While this marks the final post in this three part series for the ChiPy mentorship program, I plan to continue work identifying safe/unsafe foods for IBD patients, and patterns that may exist within those foods. I plan to improve and expand the work done using our initial model, both by hopefully having the survey improvement recommendations implemented and also by gaining access to the full survey participant information (including such additional information as type of IBD, medications, demographics, etc.). Additionally, it is planned to spend more time with the USDA nutrient database tool that was created during the project, looking for common vitamin/mineral/macro nutrient elements among foods recommended to users. Should more data become available (or when enough data using the new float data is collected), investigating more advanced and scalable models (such as neural networks) could help improve the recommendations/other learnings from the data.
Separately, given the success of the model to-date, working with ibdrelief.com to create an API and build a front-end recommendation tool for survey participants, with a live “learning” model with feedback is also on the roadmap.
Ultimately the hope remains that learnings from the analysis of available survey data will ultimately help users eat confidently and help direct more targeted medical research in an effort to cure IBD.

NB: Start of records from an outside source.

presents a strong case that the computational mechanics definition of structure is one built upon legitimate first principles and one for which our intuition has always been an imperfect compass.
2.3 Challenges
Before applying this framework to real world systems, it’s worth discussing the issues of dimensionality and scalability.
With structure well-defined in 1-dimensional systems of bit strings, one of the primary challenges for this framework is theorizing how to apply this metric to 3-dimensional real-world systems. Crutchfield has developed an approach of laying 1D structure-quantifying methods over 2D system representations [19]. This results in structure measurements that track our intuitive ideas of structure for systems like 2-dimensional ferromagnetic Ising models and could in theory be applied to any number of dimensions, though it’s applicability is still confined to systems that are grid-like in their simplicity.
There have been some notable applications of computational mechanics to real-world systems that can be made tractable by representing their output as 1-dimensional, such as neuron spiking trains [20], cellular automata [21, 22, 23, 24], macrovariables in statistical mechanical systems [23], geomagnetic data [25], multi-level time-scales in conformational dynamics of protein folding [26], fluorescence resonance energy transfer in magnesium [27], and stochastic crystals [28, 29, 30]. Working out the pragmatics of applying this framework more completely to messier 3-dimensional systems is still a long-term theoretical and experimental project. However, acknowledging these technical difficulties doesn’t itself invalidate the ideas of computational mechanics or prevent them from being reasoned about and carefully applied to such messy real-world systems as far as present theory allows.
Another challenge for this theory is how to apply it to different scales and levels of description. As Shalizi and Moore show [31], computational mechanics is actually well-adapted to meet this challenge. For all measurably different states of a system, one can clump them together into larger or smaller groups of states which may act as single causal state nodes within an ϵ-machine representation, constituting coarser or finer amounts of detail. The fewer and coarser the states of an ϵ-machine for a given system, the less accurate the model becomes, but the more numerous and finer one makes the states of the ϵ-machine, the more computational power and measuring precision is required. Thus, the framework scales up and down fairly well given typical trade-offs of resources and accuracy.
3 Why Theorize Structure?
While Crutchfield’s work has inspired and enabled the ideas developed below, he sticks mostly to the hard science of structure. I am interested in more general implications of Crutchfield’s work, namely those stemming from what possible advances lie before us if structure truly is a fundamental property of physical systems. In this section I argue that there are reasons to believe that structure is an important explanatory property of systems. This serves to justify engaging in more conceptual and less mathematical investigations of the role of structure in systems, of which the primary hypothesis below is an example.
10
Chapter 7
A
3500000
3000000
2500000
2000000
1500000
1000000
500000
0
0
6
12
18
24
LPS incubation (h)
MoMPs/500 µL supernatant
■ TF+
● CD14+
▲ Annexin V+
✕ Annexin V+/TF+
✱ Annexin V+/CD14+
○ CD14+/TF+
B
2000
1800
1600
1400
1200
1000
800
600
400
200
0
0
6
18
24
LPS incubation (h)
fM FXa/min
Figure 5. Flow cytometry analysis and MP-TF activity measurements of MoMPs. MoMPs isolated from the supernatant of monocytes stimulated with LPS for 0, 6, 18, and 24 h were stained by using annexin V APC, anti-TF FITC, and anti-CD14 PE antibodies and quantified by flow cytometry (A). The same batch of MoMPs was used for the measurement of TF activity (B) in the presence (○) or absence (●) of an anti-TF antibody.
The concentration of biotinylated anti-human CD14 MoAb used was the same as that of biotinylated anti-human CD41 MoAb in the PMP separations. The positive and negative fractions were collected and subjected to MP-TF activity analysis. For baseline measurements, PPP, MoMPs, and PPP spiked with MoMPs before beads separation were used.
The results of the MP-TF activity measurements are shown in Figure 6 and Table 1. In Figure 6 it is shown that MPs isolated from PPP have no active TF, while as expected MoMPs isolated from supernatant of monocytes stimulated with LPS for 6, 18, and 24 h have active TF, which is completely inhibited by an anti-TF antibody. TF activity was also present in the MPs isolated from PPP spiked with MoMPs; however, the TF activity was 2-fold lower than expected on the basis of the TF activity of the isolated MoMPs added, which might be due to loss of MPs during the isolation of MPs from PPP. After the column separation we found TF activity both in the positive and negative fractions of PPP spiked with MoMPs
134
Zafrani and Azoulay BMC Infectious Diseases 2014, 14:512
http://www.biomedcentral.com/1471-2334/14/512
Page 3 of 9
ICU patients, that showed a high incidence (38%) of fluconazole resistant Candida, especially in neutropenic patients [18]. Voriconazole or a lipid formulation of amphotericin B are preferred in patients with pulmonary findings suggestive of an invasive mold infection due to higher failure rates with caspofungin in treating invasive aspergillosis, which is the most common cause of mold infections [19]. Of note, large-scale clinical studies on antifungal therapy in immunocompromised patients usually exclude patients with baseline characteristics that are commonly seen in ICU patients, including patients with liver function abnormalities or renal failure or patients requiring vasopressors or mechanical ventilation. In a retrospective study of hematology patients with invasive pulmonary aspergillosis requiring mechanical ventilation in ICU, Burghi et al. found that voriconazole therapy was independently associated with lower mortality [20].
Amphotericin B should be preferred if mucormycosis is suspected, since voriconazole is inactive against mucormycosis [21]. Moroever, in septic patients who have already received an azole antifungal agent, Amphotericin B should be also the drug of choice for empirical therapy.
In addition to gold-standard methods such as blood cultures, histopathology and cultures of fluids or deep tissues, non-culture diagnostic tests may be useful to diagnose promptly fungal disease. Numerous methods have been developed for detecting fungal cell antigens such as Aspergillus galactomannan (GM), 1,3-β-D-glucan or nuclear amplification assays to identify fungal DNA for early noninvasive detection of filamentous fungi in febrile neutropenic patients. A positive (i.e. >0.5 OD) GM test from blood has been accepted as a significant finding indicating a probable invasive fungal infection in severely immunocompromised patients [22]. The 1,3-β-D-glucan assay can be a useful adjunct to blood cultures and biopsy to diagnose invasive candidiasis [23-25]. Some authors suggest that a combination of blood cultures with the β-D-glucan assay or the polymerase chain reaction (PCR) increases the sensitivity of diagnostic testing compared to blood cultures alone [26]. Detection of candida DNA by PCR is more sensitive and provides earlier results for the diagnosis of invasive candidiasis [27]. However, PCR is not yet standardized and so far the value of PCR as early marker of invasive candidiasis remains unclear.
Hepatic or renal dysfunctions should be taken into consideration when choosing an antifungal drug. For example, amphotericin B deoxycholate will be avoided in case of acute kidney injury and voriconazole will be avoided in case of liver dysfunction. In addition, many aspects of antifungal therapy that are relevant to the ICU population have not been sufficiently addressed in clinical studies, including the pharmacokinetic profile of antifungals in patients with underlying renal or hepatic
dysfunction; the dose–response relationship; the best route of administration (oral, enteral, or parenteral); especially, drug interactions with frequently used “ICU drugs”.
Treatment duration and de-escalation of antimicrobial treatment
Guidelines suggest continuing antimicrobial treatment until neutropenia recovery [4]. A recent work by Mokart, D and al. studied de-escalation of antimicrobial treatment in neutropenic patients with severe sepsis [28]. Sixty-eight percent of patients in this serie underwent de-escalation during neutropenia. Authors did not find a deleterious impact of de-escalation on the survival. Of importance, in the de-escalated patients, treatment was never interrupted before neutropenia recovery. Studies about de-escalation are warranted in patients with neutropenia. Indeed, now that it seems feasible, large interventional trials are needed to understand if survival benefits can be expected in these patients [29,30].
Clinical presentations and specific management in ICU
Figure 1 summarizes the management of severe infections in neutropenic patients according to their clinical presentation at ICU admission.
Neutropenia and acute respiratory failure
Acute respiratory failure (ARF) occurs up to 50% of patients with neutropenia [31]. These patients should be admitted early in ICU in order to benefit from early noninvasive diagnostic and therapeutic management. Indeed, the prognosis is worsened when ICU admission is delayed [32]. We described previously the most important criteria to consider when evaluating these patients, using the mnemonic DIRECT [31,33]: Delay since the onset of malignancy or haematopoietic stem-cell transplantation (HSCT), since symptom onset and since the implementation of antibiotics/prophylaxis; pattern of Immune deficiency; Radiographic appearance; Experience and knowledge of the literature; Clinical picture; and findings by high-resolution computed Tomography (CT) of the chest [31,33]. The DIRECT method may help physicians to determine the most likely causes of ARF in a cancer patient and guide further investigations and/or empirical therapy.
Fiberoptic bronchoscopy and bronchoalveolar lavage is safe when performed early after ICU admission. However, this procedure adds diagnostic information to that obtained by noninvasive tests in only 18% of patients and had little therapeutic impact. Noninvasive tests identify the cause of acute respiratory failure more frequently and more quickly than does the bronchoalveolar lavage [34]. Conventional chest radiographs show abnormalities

Special thanks to my mentor, Ed Gross, for his continual project guidance (despite it being the final weeks before his wedding!) and brilliant idea to use a logical ternary operator for the association model; and to my unofficial data science mentors, Chris Gruber (who helped me on top of having his own ChiPy mentee), Andra Stanciu, and Laurel Ruhlen. Without the guidance of each of them, I wouldn’t have learned nearly as much along the way, and certainly would have spent more time [idiomatically] banging my head against the wall.
And of course, thank you to ChiPy for making this entire program happen. If you live in Chicago, I strongly recommend getting involved with this program either by applying for a mentee slot or a mentor (we always need more) and/or check out the monthly meetup/speakers.